When necessity is the mother of empowerment

Ujeli BK, a farmer living in a village of Western Nepal, has never heard of the #MeToo movement and is unaware of its massive influence around the world in bringing attention to harassment and discrimination against women, especially in the workplace. Nonetheless, she too has experienced these injustices, and she knows what it takes to deal with them. (Ujeli uses initials instead of her full last name, because it denotes her marginal social status as a dalit or “untouchable”). On International Women’s Day (March 8), we can learn much from her experience about “transforming women’s lives” (from the 2018 theme for the day), whether in the urban workplace or the farm plots of remote rural communities.

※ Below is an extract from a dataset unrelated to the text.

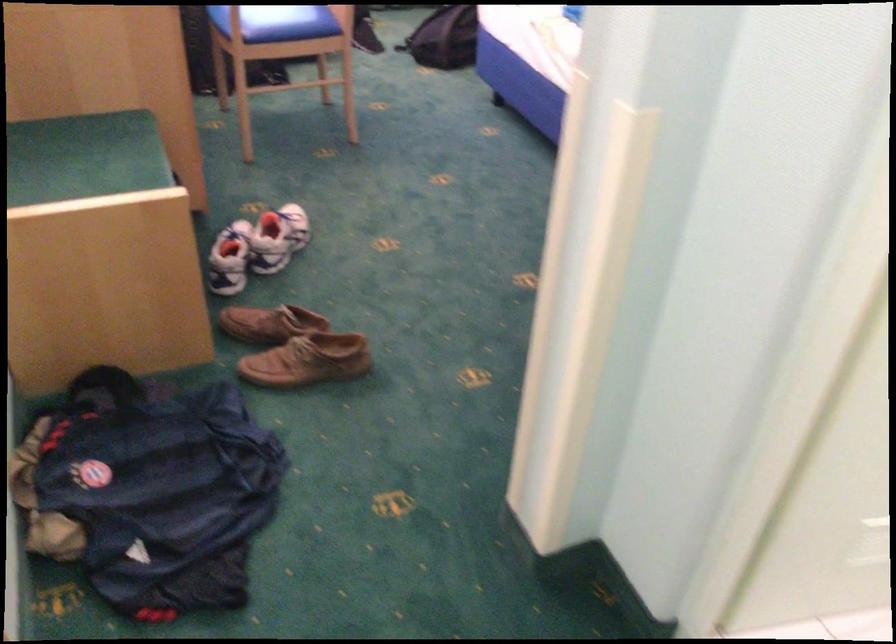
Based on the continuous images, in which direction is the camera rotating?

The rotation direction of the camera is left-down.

“No one is born with skills,” says Ujeli, “you must learn by doing.” Disadvantaged by being a dalit, she also bears the stigma often attached to women who assume traditionally male responsibilities in cultivating the land. Yet, her husband’s departure to India for work soon after they married left her little choice, making her a part of the widespread “feminization of agriculture” in Nepal and many other developing countries. What Ujeli lacked in resources and education, she supplied from a “power within,” which has made her independent but also an inspiration to others around her.
Women’s empowerment has been a central development aim since the 1990s. Though vital as an end in itself, the issue has received particular attention as a means of strengthening food security, including better access to water. Now, it is time to bring the empowering impulse to which Ujeli responded of necessity into the mainstream of development practice.
Experts have devised tools for measuring women’s empowerment in farming households. Yet, current methods tend to deal with the outward signs of women’s preparedness to act, such as access to training, markets and credit. In an opinion article published by the health and development blog of US National Public Radio (NPR), Florianne Clement, a social scientist with the International Water Management Institute (IWMI), and Corey O’Hara, a doctoral candidate at Tufts University, USA, explain how development projects can also detect and influence the “critical consciousness” that compels and enables women like Ujeli to rise above the prejudice and discrimination around them.
Read the opinion article in the NPR blog
The opinion article is based on recent interviews in Far Western Nepal and on research there dealing with the measurement of women’s empowerment. Findings from this work were published recently by the journal World Development in an article titled Power as agency: A critical reflecion on the measurement of women’s empowerment in th development sector.